__PROBLEM DETAILS__: Copy every line of the material below word for word, leaving out the pictures.

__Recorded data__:
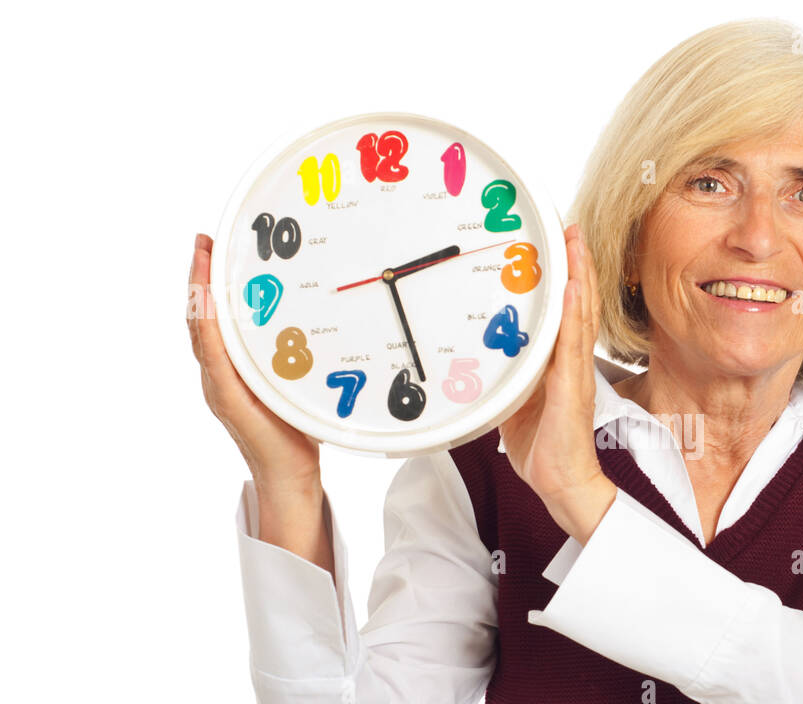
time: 2:28
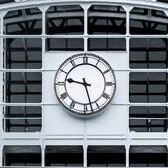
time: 9:27
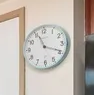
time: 11:18
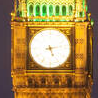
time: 5:13
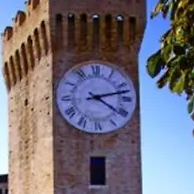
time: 4:12
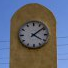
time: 4:08
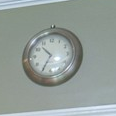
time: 10:35
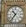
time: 10:36
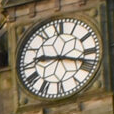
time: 9:17
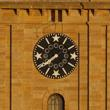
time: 7:39
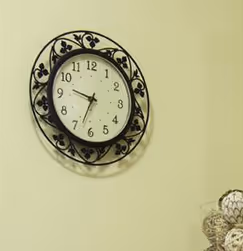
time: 9:33
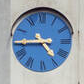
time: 4:44
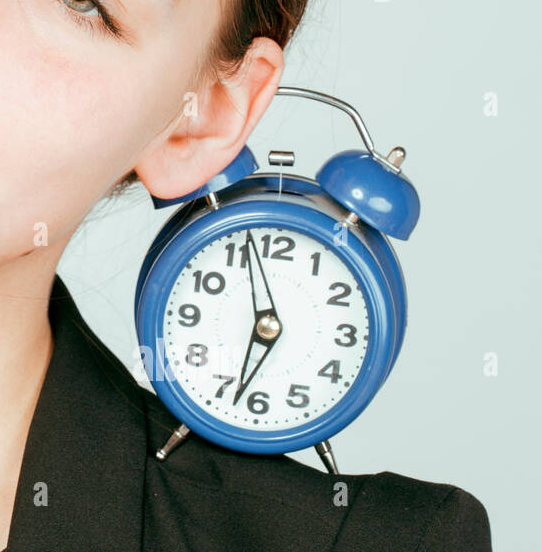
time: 11:32
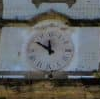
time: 11:50
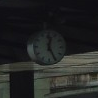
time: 12:25
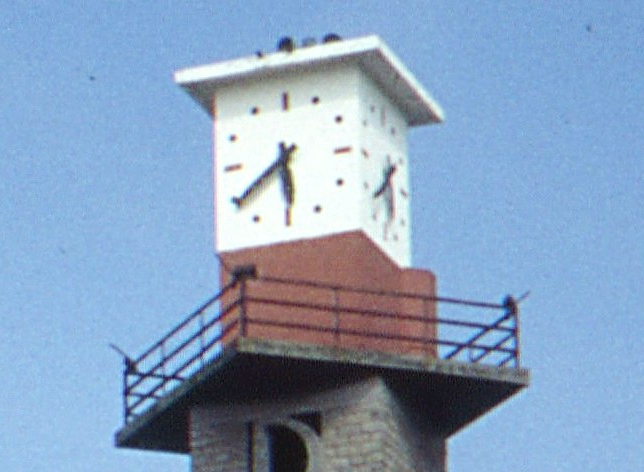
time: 5:38
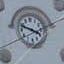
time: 3:47
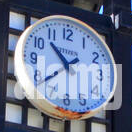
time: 10:38
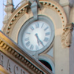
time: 5:24
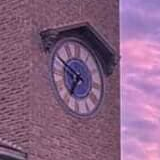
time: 6:49
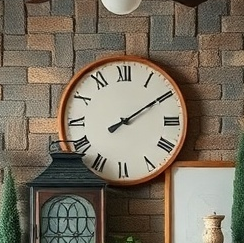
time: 2:09
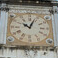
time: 10:03
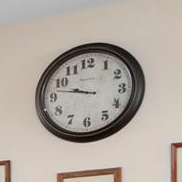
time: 9:47
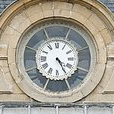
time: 4:24
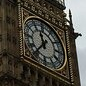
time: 11:36
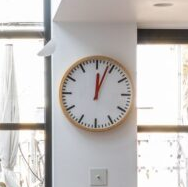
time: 12:03
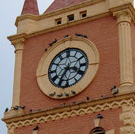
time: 3:34
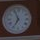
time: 6:56
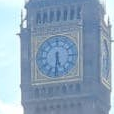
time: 5:30
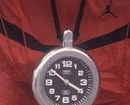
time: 3:51
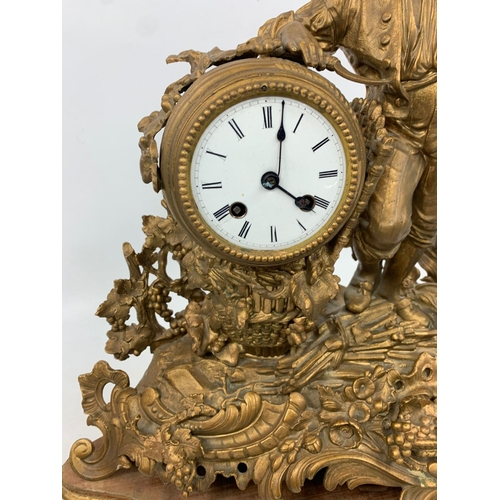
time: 4:02
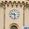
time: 9:28
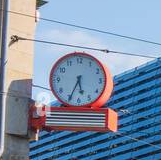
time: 5:34
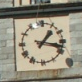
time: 1:17
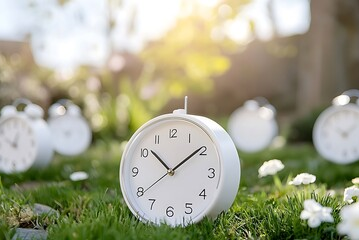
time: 10:09
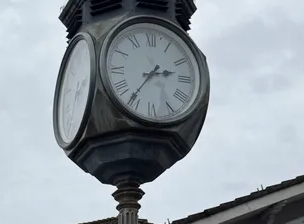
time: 2:36
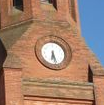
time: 6:27
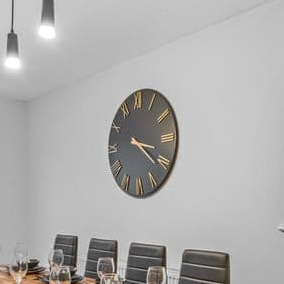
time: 3:21
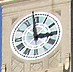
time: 2:58
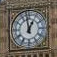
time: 12:58
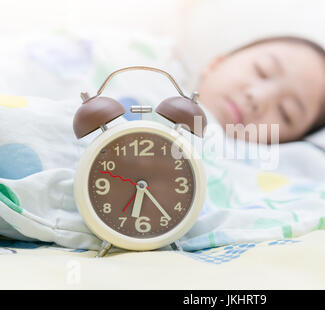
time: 6:23
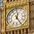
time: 12:24
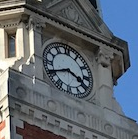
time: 3:40
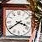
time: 3:39
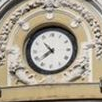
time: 7:52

__EXPECTED ANSWER__:
time: 2:28
time: 9:27
time: 11:18
time: 5:13
time: 4:12
time: 4:08
time: 10:35
time: 10:36
time: 9:17
time: 7:39
time: 9:33
time: 4:44
time: 11:32
time: 11:50
time: 12:25
time: 5:38
time: 3:47
time: 10:38
time: 5:24
time: 6:49
time: 2:09
time: 10:03
time: 9:47
time: 4:24
time: 11:36
time: 12:03
time: 3:34
time: 6:56
time: 5:30
time: 3:51
time: 4:02
time: 9:28
time: 5:34
time: 1:17
time: 10:09
time: 2:36
time: 6:27
time: 3:21
time: 2:58
time: 12:58
time: 6:23
time: 12:24
time: 3:40
time: 3:39
time: 7:52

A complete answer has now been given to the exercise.